Lord Ruysdale persuaded Roland to return with them, and the young man assented readily enough. He was tired of the Cantinent; he was tired of England too, for the matter of that; but those German gaming-places, those Grecian islands, those papist cities where the bells were always calling the faithful to their drowsy devotions in darksome old cathedrals, were his last weariness, and he said, Yes; he should be glad to see Mordred again; he should enjoy a month's shooting; and he could spend the winter in Paris. Paris was as good as any other place in the winter.
He had so much money and so much leisure, and so little knew what to do with himself. He knew that his life was idle and useless; but he looked about him, and saw that very little came of other men's work; he cried with the Preacher, the son of David, king in Jerusalem, "Behold, all is vanity and vexation of spirit, and there is no profit under the sun: that which is crooked cannot be made straight, and that which is wanting cannot be numbered: the thing that has been, it is that which shall be."

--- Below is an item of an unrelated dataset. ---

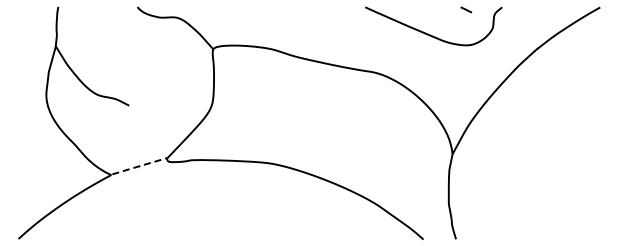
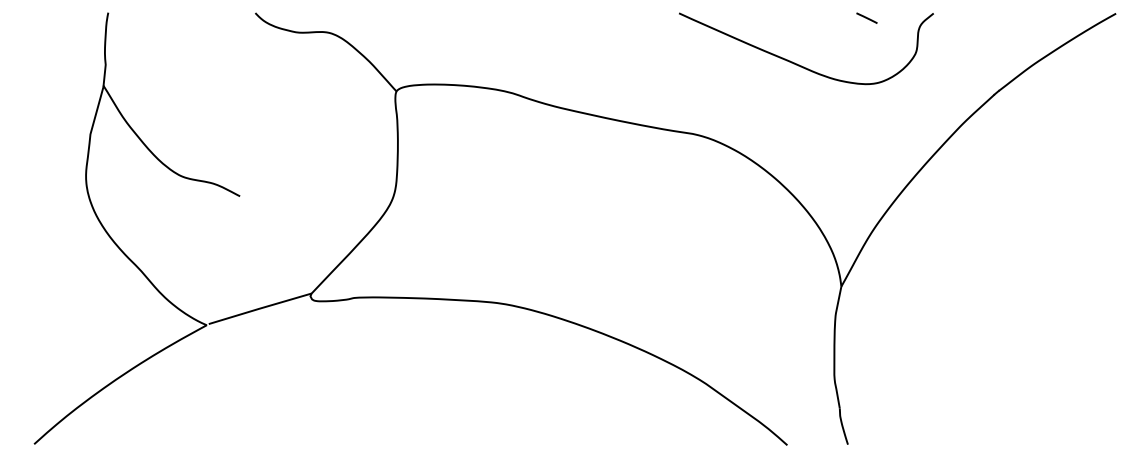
line: (139, 166) -> (259, 309), dashed -> solid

Do you remember that saying of Mirabeau's which Mr. Lewes has put upon the title-page of his wonderful Life of Robespierre: "This man will do great things," said the statesman,—I quote loosely from memory,—"for he believes in himself?" Roland Lansdell did not believe in himself; and lacking that grand faculty of self-confidence, he had grown to doubt and question all other things, as he doubted and questioned himself.
"I will do my best to lead a good life, and be useful to my fellow-creatures," Mr. Lansdell said, when he left Magdalen College, Oxford, with a brilliant reputation, and the good wishes of all the magnates of the place.